Search each line below for "There", then return the lines where it appears.
** Data to use follows **
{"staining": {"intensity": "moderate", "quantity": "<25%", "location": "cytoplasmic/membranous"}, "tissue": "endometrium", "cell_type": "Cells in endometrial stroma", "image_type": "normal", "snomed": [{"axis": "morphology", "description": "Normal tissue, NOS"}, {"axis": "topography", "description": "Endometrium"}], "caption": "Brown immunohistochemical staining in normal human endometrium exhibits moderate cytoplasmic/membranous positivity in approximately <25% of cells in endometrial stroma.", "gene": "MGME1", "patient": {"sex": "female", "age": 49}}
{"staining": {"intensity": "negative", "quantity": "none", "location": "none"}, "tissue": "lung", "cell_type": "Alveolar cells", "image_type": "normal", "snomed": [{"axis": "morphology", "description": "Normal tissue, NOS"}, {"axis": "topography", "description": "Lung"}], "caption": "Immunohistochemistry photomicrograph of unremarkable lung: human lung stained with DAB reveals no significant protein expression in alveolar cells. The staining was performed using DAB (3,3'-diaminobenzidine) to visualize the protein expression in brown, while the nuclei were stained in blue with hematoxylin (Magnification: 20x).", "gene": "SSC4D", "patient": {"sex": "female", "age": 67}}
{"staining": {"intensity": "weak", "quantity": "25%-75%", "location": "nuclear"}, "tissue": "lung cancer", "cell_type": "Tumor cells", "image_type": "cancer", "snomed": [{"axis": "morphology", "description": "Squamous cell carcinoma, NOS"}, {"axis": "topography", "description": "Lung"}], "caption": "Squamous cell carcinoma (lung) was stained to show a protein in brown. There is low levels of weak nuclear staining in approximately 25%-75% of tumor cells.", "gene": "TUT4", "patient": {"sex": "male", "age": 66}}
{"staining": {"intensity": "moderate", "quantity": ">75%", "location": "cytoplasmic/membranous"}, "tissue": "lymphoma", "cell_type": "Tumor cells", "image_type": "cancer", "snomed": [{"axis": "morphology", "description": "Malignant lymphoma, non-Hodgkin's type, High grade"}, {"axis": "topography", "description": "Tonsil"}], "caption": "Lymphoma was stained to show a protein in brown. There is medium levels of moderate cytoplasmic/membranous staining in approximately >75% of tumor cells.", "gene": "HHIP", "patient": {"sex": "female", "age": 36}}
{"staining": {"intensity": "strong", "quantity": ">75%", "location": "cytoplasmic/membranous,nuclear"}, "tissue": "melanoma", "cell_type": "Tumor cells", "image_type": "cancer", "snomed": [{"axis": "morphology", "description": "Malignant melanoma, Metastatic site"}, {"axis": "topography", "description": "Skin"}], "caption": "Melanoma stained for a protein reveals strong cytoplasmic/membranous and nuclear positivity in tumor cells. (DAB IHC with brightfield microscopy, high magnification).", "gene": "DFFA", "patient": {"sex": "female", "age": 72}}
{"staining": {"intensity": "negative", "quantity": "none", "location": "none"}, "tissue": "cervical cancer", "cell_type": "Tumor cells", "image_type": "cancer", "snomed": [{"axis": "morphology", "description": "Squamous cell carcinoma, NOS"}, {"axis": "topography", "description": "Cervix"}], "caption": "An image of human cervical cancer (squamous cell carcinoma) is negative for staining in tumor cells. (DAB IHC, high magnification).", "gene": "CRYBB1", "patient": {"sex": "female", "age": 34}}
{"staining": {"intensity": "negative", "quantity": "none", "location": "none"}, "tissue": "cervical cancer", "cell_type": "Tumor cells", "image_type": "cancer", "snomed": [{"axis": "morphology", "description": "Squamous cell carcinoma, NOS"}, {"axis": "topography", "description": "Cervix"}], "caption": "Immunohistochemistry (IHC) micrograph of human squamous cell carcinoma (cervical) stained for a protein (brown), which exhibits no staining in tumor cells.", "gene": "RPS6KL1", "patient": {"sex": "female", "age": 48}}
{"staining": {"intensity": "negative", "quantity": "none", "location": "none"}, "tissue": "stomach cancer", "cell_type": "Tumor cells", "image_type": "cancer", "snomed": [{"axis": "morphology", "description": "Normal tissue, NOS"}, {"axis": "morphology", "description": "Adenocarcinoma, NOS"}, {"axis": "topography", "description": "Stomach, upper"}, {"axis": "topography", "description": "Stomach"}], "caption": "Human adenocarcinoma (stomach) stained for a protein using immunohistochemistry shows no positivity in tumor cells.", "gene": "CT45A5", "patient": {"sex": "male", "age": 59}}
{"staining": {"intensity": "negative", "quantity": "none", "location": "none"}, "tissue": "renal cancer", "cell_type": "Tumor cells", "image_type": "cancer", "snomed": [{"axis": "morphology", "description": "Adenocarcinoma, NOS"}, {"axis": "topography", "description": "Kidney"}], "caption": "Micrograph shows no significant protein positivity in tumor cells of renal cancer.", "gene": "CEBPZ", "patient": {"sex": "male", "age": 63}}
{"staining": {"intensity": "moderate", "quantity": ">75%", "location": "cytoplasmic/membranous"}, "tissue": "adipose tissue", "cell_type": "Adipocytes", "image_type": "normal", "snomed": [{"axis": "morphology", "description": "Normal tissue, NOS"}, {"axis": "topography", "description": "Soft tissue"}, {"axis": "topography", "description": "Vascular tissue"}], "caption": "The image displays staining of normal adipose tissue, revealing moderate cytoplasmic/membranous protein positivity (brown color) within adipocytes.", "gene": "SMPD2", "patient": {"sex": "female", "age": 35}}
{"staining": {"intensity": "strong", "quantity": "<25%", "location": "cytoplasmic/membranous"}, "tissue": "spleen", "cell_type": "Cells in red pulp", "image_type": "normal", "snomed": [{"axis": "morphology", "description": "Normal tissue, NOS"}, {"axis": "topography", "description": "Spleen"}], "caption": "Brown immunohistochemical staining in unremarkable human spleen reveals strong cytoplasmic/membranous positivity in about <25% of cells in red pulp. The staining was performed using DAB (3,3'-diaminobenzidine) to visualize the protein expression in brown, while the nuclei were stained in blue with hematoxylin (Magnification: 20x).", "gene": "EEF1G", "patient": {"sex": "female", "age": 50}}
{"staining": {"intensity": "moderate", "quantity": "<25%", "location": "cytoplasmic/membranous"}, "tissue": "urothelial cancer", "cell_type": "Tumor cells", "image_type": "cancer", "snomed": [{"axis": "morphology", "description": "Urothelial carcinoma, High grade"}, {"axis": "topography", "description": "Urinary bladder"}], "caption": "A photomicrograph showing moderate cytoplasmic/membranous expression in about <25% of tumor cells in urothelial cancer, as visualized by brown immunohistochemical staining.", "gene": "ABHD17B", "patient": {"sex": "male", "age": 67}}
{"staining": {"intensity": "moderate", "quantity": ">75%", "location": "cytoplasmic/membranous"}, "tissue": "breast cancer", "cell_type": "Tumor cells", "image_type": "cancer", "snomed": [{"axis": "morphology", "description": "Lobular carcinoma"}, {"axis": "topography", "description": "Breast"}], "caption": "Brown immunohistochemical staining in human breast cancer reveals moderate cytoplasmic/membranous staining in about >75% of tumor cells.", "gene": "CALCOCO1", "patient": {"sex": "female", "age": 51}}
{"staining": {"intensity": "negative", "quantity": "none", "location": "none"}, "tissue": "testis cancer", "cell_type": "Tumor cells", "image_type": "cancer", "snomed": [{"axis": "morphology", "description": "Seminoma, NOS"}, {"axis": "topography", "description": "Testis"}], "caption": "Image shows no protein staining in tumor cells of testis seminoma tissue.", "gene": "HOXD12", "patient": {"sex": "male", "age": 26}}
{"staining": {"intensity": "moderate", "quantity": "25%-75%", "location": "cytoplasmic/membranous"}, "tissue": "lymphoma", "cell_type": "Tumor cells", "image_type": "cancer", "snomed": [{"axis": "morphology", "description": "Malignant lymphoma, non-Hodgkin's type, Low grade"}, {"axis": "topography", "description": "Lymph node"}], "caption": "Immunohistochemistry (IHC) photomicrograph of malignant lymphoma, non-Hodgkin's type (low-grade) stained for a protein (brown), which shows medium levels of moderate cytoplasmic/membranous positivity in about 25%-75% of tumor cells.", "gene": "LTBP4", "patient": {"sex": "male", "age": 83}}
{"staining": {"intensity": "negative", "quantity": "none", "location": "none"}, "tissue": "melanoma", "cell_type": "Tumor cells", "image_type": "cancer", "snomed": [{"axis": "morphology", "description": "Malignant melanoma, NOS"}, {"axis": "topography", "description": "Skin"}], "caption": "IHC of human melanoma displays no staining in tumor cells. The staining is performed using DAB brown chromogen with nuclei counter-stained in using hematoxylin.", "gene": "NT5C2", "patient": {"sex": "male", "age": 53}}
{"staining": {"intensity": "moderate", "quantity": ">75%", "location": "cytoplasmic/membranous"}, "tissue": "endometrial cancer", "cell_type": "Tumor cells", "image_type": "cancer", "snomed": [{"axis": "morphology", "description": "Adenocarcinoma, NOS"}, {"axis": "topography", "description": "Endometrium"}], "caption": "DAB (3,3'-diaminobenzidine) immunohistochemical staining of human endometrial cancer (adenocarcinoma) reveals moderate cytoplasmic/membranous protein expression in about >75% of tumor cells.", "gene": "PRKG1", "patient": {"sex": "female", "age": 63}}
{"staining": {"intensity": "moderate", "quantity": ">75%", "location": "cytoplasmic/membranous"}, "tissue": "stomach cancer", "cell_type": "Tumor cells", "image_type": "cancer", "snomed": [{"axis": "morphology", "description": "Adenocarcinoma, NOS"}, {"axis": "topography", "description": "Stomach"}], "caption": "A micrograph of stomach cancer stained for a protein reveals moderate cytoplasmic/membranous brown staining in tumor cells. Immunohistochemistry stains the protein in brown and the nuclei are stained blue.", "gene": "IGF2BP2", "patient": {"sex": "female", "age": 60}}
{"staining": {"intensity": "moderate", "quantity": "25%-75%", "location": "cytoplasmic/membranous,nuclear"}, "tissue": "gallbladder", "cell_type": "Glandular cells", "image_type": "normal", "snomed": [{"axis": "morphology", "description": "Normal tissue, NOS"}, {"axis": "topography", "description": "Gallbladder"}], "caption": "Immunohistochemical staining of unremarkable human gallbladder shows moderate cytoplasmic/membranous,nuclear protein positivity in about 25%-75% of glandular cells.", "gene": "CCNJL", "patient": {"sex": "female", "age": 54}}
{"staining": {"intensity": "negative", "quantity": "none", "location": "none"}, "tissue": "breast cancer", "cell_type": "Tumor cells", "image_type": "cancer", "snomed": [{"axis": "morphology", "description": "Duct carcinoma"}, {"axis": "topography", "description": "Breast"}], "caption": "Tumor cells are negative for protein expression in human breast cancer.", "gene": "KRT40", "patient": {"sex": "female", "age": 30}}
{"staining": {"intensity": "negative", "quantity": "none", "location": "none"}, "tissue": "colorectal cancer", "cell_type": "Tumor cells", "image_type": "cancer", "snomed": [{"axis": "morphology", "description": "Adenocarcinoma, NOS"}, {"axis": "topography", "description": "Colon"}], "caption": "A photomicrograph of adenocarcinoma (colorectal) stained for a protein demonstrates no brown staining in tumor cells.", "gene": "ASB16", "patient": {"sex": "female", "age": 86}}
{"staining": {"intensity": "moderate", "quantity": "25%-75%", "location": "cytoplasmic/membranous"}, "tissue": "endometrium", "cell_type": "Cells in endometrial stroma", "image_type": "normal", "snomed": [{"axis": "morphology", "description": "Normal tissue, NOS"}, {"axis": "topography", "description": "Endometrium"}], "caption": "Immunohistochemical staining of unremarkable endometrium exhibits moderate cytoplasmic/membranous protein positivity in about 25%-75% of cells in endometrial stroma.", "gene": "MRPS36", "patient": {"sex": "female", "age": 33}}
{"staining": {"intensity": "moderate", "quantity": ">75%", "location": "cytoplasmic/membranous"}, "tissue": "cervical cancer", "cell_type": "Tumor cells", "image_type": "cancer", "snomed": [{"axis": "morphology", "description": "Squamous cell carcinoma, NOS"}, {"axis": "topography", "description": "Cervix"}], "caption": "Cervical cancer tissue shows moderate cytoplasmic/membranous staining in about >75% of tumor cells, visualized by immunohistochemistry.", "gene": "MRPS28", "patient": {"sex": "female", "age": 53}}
** End of Data to use **
• _Answer to the problem_:
{"staining": {"intensity": "weak", "quantity": "25%-75%", "location": "nuclear"}, "tissue": "lung cancer", "cell_type": "Tumor cells", "image_type": "cancer", "snomed": [{"axis": "morphology", "description": "Squamous cell carcinoma, NOS"}, {"axis": "topography", "description": "Lung"}], "caption": "Squamous cell carcinoma (lung) was stained to show a protein in brown. There is low levels of weak nuclear staining in approximately 25%-75% of tumor cells.", "gene": "TUT4", "patient": {"sex": "male", "age": 66}}
{"staining": {"intensity": "moderate", "quantity": ">75%", "location": "cytoplasmic/membranous"}, "tissue": "lymphoma", "cell_type": "Tumor cells", "image_type": "cancer", "snomed": [{"axis": "morphology", "description": "Malignant lymphoma, non-Hodgkin's type, High grade"}, {"axis": "topography", "description": "Tonsil"}], "caption": "Lymphoma was stained to show a protein in brown. There is medium levels of moderate cytoplasmic/membranous staining in approximately >75% of tumor cells.", "gene": "HHIP", "patient": {"sex": "female", "age": 36}}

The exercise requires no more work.